### Job 1
Reproduce the saved entries word for word, from their first line through the line containing "17- - 3 397 005 828 BOSCH".

### Extract to read
···
Adult Prisons and Jails with Immigration Supplement Lockups Juvenile Facilities Community Corrections

National Prison Rape Elimination Commission logo

Standards:

For The Prevention, Detection, Response, and Monitoring of
Sexual Abuse in:

Lockups

 

INTRODUCTION

Sexual abuse of people in confinement violates their basic human rights, impedes the likelihood of their successful reentry into the community, and violates the Government’s obligation to provide safe and humane conditions of confinement. No period of detention, regardless of the charge or offense, should ever include rape. A core priority of any confinement facility must be safety, which means protecting the safety of all—the public, the staff, and the detainee population. In recognition of this, Congress formed the National Prison Rape Elimination Commission (NPREC or Commission) to develop national standards that will help eliminate prison rape and other forms of sexual abuse in confinement.

The Prison Rape Elimination Act (PREA) of 2003 requires agencies to comply with the national standards proposed by the Commission and approved and promulgated by the Attorney General to eliminate sexual abuse in confinement. Fundamental to an agency’s success will be its commitment to zero tolerance of sexual abuse—a recognition that sexual abuse in confinement facilities is unacceptable under any circumstances and as dangerous a threat to institutional security as an escape or homicide. Agencies must demonstrate zero tolerance not merely by words and written policy, but through their actions, including what they do to prevent sexual abuse and their response when it occurs.
···
### Saved entries
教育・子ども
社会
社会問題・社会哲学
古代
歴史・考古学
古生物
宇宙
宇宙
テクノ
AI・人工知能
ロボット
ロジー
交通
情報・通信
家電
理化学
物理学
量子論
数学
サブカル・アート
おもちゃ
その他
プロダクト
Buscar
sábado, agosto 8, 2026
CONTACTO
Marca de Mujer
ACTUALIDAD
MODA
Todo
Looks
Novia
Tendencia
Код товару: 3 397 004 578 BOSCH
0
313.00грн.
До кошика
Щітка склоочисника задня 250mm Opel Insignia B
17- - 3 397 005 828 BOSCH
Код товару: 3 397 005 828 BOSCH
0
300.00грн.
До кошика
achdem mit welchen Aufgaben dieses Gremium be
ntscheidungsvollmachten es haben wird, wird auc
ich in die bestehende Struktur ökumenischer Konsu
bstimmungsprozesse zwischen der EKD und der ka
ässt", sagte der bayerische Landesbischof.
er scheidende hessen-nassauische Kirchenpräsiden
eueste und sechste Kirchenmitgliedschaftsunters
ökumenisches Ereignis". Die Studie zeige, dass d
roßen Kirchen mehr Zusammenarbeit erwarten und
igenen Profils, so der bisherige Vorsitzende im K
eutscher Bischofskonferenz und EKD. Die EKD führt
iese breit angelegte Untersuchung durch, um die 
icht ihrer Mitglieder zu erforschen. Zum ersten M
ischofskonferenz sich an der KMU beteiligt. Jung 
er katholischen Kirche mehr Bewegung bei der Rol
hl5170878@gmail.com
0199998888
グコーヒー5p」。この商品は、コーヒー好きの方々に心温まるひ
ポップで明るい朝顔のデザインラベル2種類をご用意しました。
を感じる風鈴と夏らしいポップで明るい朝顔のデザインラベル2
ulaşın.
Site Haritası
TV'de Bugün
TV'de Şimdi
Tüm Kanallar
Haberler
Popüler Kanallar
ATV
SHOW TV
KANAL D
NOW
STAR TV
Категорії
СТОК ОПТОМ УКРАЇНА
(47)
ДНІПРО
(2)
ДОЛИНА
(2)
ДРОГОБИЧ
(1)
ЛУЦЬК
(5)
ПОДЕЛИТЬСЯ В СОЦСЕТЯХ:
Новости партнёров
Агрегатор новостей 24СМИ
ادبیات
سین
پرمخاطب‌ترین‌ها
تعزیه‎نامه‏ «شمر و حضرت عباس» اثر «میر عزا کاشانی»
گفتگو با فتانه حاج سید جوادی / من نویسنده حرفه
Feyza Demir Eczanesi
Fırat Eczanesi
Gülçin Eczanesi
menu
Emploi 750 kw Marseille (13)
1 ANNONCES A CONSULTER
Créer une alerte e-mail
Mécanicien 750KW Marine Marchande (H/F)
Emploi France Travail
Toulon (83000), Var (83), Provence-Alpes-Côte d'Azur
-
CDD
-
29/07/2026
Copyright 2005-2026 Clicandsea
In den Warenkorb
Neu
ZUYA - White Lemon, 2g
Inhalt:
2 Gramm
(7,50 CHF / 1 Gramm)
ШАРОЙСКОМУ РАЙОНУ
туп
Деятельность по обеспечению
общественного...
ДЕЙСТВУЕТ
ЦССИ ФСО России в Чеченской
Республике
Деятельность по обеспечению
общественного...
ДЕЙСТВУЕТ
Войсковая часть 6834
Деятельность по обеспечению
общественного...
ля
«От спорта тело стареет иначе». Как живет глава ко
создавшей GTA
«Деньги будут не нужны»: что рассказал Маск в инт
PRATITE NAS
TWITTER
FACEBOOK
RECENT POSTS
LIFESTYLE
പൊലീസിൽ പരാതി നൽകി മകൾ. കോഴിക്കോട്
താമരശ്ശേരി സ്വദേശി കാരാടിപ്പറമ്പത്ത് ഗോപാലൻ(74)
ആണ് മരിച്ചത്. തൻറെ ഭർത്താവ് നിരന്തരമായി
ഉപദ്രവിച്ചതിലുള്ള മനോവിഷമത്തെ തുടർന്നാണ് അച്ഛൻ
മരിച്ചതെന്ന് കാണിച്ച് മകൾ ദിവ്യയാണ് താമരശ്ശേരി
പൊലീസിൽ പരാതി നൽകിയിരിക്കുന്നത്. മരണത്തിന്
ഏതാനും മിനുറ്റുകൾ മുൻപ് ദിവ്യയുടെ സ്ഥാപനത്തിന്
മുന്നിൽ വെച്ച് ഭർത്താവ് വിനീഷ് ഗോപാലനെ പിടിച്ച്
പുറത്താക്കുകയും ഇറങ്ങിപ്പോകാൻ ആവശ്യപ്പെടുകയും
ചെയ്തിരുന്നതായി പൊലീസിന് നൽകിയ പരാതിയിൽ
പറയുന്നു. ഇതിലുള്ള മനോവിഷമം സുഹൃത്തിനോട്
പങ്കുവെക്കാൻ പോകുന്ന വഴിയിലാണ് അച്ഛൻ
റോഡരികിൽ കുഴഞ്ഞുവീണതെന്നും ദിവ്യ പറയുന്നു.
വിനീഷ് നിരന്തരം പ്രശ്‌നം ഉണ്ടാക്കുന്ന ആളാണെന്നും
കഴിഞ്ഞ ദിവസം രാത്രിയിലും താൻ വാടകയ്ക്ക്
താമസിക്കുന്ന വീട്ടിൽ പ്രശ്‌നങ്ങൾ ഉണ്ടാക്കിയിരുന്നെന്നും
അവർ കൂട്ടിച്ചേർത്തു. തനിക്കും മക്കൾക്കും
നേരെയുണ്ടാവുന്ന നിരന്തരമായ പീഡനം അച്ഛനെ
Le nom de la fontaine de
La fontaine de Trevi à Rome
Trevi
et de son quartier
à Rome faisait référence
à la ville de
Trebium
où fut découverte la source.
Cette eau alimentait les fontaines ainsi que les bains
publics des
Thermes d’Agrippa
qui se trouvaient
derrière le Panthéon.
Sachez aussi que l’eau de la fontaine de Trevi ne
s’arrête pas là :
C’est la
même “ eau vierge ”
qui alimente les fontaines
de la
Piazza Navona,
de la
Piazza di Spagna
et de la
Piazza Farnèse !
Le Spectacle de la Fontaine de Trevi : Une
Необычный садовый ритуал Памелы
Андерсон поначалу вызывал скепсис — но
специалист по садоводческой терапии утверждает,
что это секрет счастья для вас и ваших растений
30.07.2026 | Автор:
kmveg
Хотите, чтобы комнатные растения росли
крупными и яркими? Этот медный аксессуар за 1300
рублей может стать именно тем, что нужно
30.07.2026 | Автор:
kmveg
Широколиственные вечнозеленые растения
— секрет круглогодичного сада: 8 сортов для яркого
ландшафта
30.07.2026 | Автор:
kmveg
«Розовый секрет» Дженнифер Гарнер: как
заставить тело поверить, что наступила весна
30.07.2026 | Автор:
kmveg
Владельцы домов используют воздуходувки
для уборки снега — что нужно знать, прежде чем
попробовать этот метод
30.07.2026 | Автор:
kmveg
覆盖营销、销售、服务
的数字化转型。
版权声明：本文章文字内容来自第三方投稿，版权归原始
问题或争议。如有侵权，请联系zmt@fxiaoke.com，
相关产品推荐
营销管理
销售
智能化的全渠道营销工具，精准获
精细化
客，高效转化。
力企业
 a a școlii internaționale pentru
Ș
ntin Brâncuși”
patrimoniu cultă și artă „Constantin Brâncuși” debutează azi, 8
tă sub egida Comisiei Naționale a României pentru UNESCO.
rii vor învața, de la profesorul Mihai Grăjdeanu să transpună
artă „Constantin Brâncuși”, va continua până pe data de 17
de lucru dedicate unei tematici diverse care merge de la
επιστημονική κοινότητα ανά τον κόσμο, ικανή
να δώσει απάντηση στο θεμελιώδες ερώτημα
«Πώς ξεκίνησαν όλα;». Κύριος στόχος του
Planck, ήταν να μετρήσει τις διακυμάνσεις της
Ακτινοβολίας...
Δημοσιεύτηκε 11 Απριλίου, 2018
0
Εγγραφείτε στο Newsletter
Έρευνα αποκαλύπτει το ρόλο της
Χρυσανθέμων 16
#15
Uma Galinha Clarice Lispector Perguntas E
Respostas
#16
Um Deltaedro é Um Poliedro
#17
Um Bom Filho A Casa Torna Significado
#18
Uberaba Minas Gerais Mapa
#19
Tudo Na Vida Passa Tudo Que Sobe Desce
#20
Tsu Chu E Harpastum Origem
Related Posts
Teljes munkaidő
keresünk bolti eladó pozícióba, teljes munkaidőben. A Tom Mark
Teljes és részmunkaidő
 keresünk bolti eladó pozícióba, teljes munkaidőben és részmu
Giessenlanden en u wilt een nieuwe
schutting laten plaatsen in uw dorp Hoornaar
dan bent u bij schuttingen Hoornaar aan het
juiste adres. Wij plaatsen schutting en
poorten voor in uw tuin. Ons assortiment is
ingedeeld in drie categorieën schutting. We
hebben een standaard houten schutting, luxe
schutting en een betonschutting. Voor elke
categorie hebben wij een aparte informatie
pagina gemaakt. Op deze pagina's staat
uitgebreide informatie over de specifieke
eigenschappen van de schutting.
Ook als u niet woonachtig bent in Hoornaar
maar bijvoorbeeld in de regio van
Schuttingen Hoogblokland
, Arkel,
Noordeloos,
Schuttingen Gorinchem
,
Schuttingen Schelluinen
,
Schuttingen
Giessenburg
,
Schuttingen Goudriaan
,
···
### Job 2
Write the next part of the introduction on eliminating sexual abuse in confinement, picking up after its final sentence.

### Response area 1
教育・子ども
社会
社会問題・社会哲学
古代
歴史・考古学
古生物
宇宙
宇宙
テクノ
AI・人工知能
ロボット
ロジー
交通
情報・通信
家電
理化学
物理学
量子論
数学
サブカル・アート
おもちゃ
その他
プロダクト
Buscar
sábado, agosto 8, 2026
CONTACTO
Marca de Mujer
ACTUALIDAD
MODA
Todo
Looks
Novia
Tendencia
Код товару: 3 397 004 578 BOSCH
0
313.00грн.
До кошика
Щітка склоочисника задня 250mm Opel Insignia B
17- - 3 397 005 828 BOSCH

### Response area 2
The standards developed by NPREC are organized as follows:

Standard Statement:
Mandatory

Assessment Checklist:
Not mandatory: tool for tracking compliance

Discussion:
Not mandatory: provides commentary and guidance

Each standard statement contains mandatory requirements. Under each standard statement is an assessment checklist. The assessment checklists are designed as a tool for agencies and lockups to self-assess and track their progress toward meeting the standards. They are also meant to be a starting point for the external audit of an agency’s compliance with the standards. The agency head, lockup head, PREA coordinator, or a designee must complete the assessment checklists for every standard. Although answering “yes” to each checklist item is not mandatory, meeting the requirements in the standard is mandatory. Therefore, when completing a given checklist, if an official answers “no” to a checklist question but believes the agency is meeting the requirements of the standard using a different process or procedure, he or she should explain how the alternative process or procedure meets the standard. The PREA coordinator or other official should attach documentation of compliance with the standard to the checklist unless compliance is self-evident.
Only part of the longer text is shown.